JOB ITEM A – In the forum post about the hungry Daka furnace, how long is the flue?

# Hungry Daka Question



## bearsfan4eva (Dec 15, 2009)

I have a Daka 521 and am on my 4th year of use(age of home too).  I have it piped to my furnace plenum with two 8" ducts and have the plenum dampered. I also have 2 8" ducts ran to the cold air return.  I have the barometric regulator installed in the flue and the furnace uses the automatic spring and chain type for air intake. My flue is about 30' long from basement through attic.

My problem is the massive amount of wood this thing eats without a ton of heat. It does heat the house but I only get 2-3hrs max burn times.  I usually load it up full 3-4 times in 30-40 degree outside temps. I generally burn elm and cherry as this is all that is available to me for free. I hear everone else talking about 2 loadings a day and their house is 75 degrees with the furnace dialed back.. I have to load mine 3 times a night to get to 68 degrees. I have played with the automatic damper and barometric damper with no success.

SUPPLIED RECORDS –
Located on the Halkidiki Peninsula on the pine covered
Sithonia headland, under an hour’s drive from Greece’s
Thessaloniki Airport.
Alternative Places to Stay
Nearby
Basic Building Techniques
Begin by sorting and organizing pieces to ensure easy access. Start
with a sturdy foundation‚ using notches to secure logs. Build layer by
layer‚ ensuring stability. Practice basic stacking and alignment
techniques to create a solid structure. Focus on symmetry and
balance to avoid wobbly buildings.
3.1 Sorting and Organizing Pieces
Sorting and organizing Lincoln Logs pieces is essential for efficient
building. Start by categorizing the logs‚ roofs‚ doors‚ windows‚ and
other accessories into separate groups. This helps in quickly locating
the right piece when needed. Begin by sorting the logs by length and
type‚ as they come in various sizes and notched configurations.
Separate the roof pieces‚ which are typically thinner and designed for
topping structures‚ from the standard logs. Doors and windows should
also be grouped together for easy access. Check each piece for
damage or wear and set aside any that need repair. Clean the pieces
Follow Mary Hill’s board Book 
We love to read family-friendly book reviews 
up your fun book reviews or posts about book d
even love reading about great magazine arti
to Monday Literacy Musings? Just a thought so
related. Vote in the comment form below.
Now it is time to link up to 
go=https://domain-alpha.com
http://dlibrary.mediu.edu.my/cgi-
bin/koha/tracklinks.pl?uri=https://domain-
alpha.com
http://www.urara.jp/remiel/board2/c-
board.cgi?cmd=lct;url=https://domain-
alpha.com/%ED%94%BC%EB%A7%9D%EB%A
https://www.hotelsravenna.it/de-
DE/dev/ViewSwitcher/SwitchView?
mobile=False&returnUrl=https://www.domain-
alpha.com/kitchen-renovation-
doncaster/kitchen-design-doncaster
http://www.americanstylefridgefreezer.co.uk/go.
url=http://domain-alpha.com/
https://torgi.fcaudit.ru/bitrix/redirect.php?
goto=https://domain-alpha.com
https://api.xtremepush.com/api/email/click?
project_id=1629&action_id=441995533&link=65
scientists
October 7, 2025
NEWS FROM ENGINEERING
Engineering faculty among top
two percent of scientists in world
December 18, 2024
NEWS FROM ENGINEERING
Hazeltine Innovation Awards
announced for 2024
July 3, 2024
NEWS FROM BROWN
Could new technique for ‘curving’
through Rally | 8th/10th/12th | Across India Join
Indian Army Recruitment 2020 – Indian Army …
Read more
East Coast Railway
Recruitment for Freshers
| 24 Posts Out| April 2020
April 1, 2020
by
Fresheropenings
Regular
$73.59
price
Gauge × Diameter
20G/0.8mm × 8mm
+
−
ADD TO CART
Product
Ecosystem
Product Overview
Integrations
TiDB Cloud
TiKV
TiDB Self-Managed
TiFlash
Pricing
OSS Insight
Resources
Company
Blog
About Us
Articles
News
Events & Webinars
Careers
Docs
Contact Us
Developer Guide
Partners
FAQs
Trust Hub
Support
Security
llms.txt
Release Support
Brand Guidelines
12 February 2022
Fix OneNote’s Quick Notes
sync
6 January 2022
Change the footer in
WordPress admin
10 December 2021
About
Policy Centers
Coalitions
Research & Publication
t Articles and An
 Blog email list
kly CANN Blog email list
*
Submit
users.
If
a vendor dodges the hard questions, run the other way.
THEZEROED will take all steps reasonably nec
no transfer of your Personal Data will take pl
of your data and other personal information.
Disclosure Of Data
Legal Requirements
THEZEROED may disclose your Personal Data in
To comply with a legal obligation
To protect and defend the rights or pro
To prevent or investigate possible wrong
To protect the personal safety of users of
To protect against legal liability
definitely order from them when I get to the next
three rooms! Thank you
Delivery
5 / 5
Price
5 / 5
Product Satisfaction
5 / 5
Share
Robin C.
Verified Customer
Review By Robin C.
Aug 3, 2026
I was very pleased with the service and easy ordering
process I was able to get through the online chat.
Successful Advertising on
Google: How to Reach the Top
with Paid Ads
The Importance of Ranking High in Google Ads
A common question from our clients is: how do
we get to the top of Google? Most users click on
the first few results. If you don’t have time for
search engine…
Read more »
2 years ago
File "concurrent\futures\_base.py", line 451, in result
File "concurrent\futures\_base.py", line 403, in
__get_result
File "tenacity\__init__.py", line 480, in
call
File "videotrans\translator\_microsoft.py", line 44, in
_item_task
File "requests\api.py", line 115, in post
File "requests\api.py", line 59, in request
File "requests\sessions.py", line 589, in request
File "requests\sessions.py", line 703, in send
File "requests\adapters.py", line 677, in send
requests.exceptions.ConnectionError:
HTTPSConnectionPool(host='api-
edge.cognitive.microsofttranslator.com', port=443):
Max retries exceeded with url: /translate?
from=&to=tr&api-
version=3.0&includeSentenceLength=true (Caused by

JOB ITEM B – Rewrite the entries from their first line through the line containing "building. Start by", putting "promontory" in place of "headland" and leaving everything else unchanged.

WRITTEN REPLY A – About 30 feet, running from the basement through the attic.

WRITTEN REPLY B –
Located on the Halkidiki Peninsula on the pine covered
Sithonia promontory, under an hour’s drive from Greece’s
Thessaloniki Airport.
Alternative Places to Stay
Nearby
Basic Building Techniques
Begin by sorting and organizing pieces to ensure easy access. Start
with a sturdy foundation‚ using notches to secure logs. Build layer by
layer‚ ensuring stability. Practice basic stacking and alignment
techniques to create a solid structure. Focus on symmetry and
balance to avoid wobbly buildings.
3.1 Sorting and Organizing Pieces
Sorting and organizing Lincoln Logs pieces is essential for efficient
building. Start by categorizing the logs‚ roofs‚ doors‚ windows‚ and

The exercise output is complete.